» HOW TO COMPLETE THIS TASK
Give again, word for word, the lines below that run from the line with "left wrist: (749, 395)" through the line with "right wrist: (313, 470)". Drop the pictures.
EXERCISE INPUTS: Begin
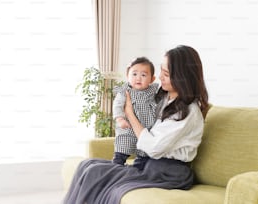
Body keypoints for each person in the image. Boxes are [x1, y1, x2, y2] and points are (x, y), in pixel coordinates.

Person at [63, 45, 209, 204]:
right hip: (149, 165)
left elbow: (153, 147)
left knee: (94, 172)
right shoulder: (163, 98)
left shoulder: (188, 112)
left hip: (168, 173)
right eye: (161, 71)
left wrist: (130, 113)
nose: (160, 77)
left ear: (182, 77)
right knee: (87, 164)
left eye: (166, 74)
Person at [112, 57, 159, 170]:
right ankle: (116, 166)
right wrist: (120, 119)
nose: (138, 78)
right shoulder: (125, 91)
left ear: (152, 79)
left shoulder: (153, 91)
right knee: (123, 147)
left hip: (146, 129)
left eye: (143, 75)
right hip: (128, 128)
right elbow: (117, 105)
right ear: (127, 76)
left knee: (144, 152)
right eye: (134, 74)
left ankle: (138, 167)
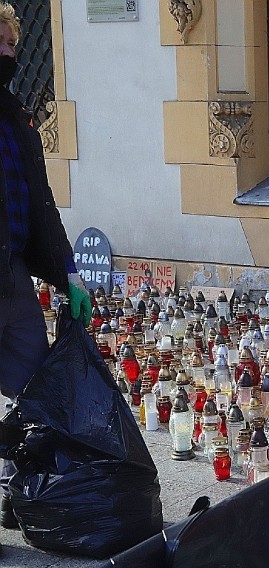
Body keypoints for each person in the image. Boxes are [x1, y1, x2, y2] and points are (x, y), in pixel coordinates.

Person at [0, 2, 91, 540]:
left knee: (34, 390)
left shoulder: (14, 117)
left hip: (12, 278)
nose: (12, 52)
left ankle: (18, 491)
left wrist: (69, 274)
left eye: (13, 43)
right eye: (5, 43)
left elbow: (40, 205)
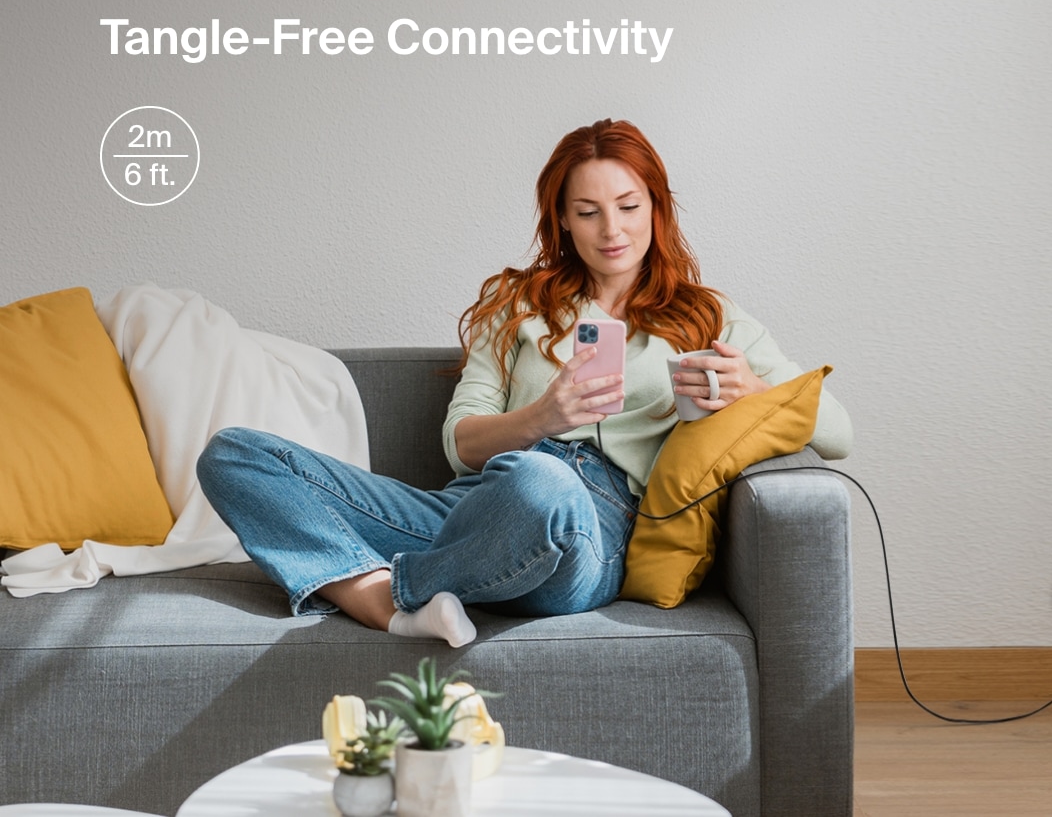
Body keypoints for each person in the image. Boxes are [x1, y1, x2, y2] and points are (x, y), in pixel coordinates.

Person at [196, 118, 852, 647]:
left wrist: (749, 395)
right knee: (234, 453)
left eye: (628, 205)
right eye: (588, 211)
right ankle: (392, 598)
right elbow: (461, 443)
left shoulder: (711, 316)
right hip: (476, 509)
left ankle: (383, 593)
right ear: (562, 219)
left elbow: (839, 431)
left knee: (546, 485)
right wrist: (540, 418)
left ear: (657, 206)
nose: (613, 229)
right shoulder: (519, 308)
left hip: (590, 533)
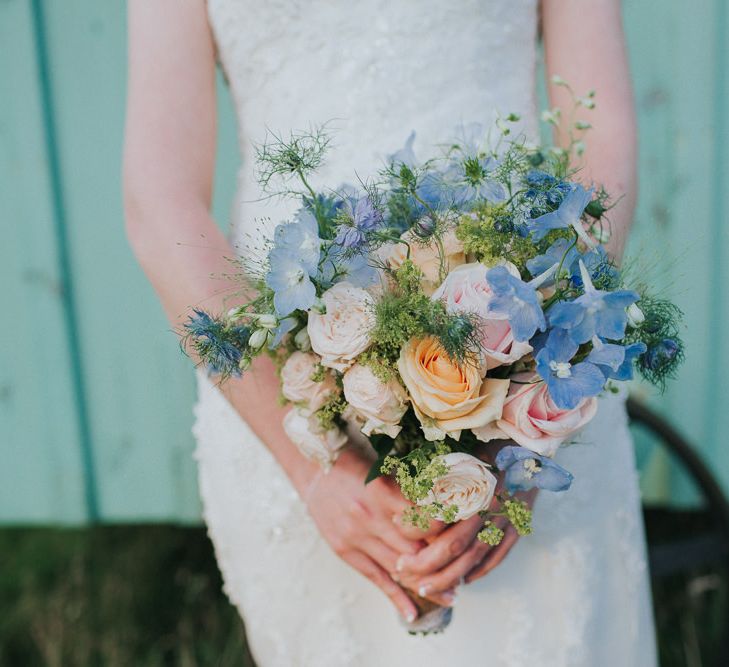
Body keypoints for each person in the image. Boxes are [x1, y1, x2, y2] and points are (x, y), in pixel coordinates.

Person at [124, 1, 657, 664]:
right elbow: (159, 199)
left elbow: (599, 140)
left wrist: (524, 425)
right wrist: (313, 470)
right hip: (290, 381)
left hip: (528, 340)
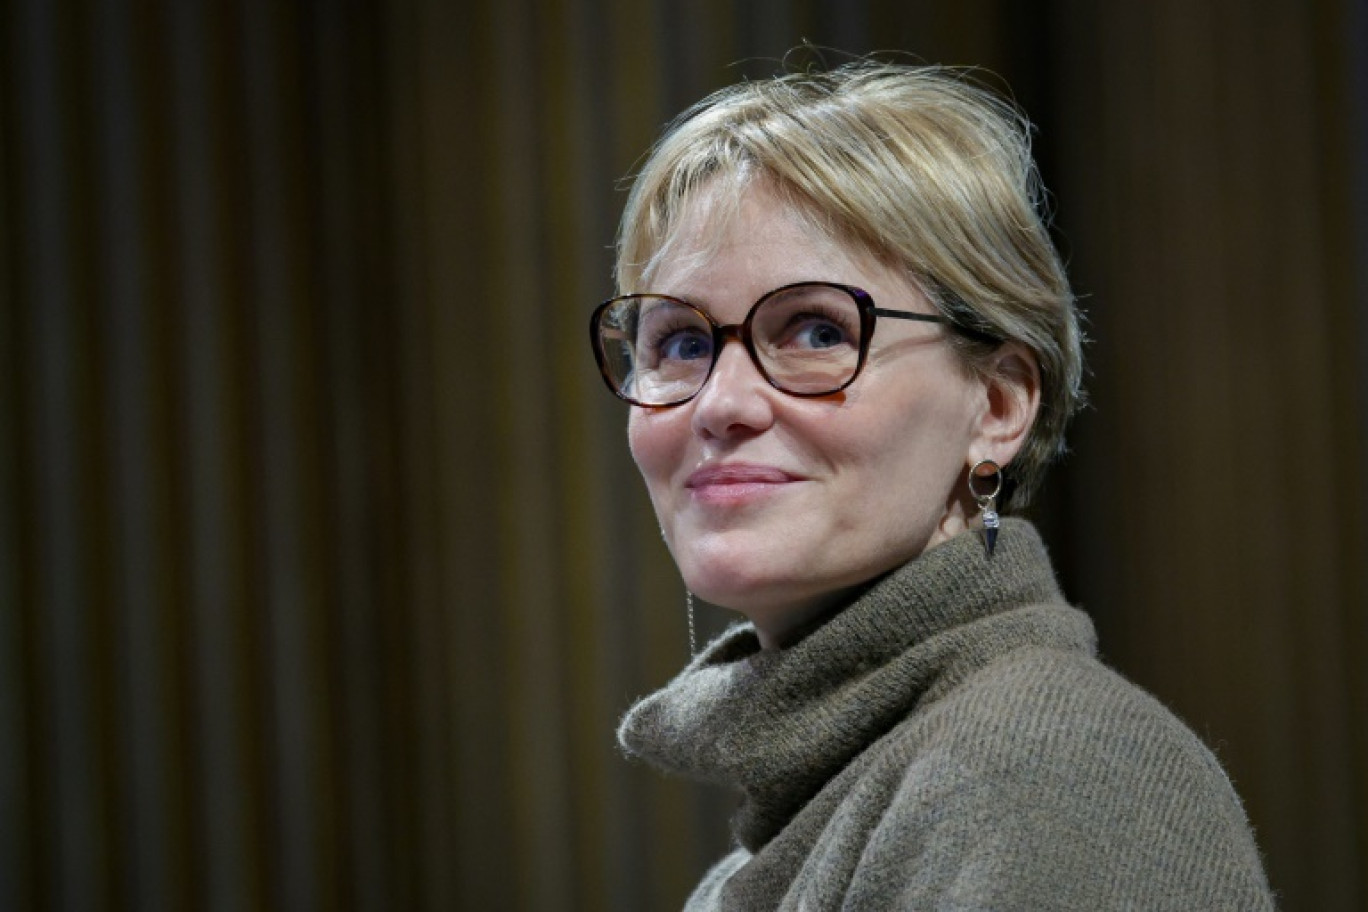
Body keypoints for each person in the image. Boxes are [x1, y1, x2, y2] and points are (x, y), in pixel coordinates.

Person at [589, 62, 1274, 910]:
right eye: (682, 343)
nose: (721, 402)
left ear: (997, 405)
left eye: (815, 329)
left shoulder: (1048, 772)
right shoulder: (787, 846)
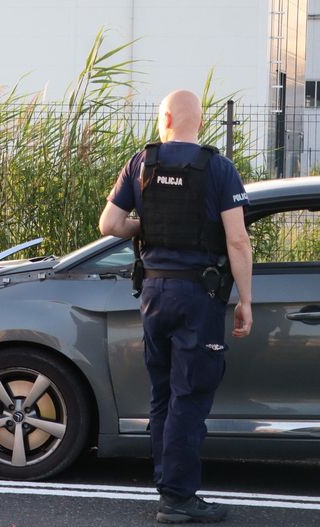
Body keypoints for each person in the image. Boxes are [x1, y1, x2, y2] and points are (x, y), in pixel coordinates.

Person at [98, 89, 253, 524]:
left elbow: (109, 224)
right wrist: (246, 300)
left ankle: (168, 486)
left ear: (163, 118)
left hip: (153, 294)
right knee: (190, 395)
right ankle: (178, 499)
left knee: (163, 393)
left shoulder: (140, 162)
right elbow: (238, 240)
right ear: (199, 122)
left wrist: (142, 225)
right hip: (196, 298)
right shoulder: (217, 167)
EXERCISE INPUTS: End
» ANSWER BOX
left wrist: (749, 395)
right knee: (234, 453)
left eye: (628, 205)
right eye: (588, 211)
right ankle: (392, 598)
right elbow: (461, 443)
left shoulder: (711, 316)
right hip: (476, 509)
left ankle: (383, 593)
right ear: (562, 219)
left elbow: (839, 431)
left knee: (546, 485)
right wrist: (540, 418)
left ear: (657, 206)
nose: (613, 229)
right shoulder: (519, 308)
left hip: (590, 533)
Body keypoints for each person in the image. Boxes are [x1, y1, x2, y2] and points are (x, y), in pixel coordinates.

Person at [124, 1, 657, 664]:
right elbow: (159, 199)
left elbow: (599, 140)
left wrist: (524, 425)
right wrist: (313, 470)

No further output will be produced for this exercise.